Empirical psychologists frequently rely on deception and error in order to infer how cognitive processes work. When intersubjective agreement is total regarding some phenomenon, then it’s impossible to distinguish between the nature of that phenomenon and the way in which the human subject perceives that phenomenon. The research psychologist tries to open up a split. Optical illusions are common enough examples. In one well-known example, two perfectly parallel lines appear to bow apart from each other in the middle. The lines are constructed in such a way as to deceive the human perceptual system. Or researchers can construct deceptive problems for subjects to solve. If subjects tend to make particular kinds of errors on tasks for which the right solutions are well-defined a priori, then the errors can be attributed to quirks of human subjectivity that caused the subjects to misapprehend the nature of the problem.
In one study, the researcher displays four brands of a particular product on a table, arrayed from left to right. The researcher asks the subjects to choose which brand they regard as best and why. Subjects make their choices and offer their rationales. In fact, all four displayed products are identical. Empirically, it turns out that, on average, subjects prefer objects on the right side of the display to those on the left. In explaining the basis for their choices, the subjects describe (nonexistent) differences in quality without ever showing any conscious awareness of what must actually have motivated their choices. The subject perceives differences in the individual objects, but these differences are illusory. They’re actually responding to an unconscious subjective preference for arraying objects that tends to be a characteristic bias of human subjectivity.
From the researcher’s point of view, subject’s errors in task performance and misattributions in accounting for their own behaviors are real enough. Errors and self-deceptions are counted, categorized, analyzed statistically, interpreted theoretically. Again, though, what motivates this sort of work is to use these errors as a means of distinguishing perceptual-cognitive processes from the external phenomena they’re processing. The errors are real in the paradoxical sense that they present real evidence of human limitations in discerning external reality accurately.

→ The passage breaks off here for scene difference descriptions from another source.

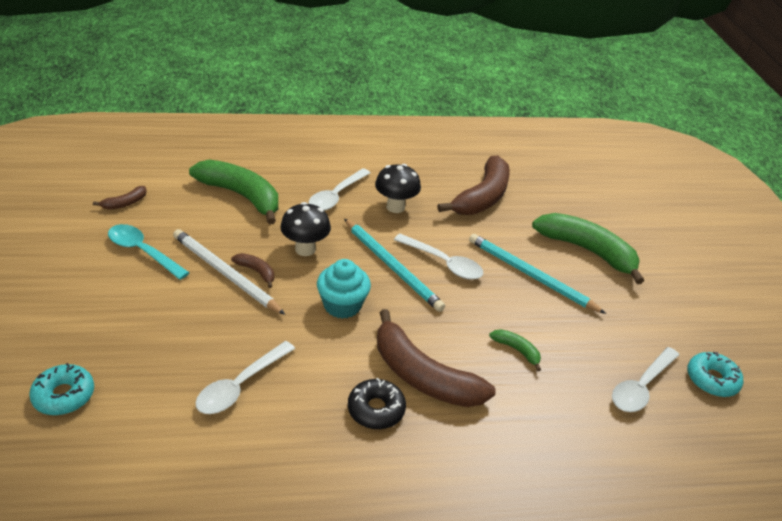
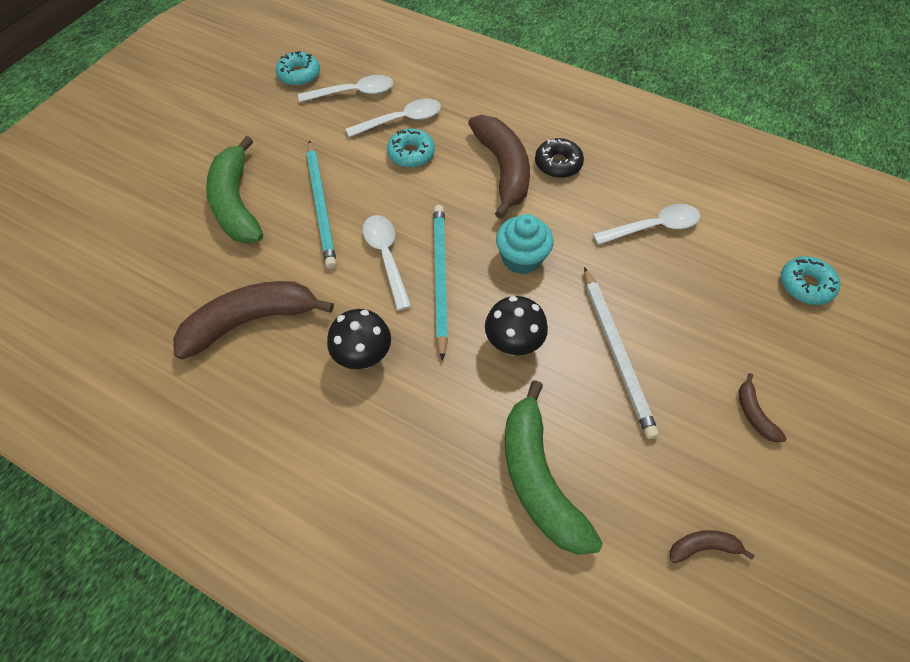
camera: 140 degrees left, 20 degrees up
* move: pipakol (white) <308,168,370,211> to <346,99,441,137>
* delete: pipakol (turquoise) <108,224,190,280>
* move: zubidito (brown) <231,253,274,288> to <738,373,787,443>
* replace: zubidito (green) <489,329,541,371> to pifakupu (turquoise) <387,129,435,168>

The physical sciences make progress by identifying and controlling for observational error caused by limitations and biases in human perceptual-cognitive capabilities. To the human eye, the moon and the sun appear to be just about the same size. But it turns out this is an illusion resulting from intrinsic human limitations in judging distance between the eye and the observed object, especially when the distances are enormous. The apparent size-equivalence of sun and moon to the naked eye is real enough, in the sense that it’s a real illusion pointing to real limitations in humans’ ability to perceive the external world accurately. What interests the astronomer, though, are the actual sizes and distances of the sun and moon.
I grasp the “object-oriented” contention that my perception of the size of the sun is just as real as the sun itself. Call me old-fashioned, but I can’t help finding this ontological equivalence rather dissatisfying when trying to distinguish illusion from fact, subjective from objective, the apparently real from the really real.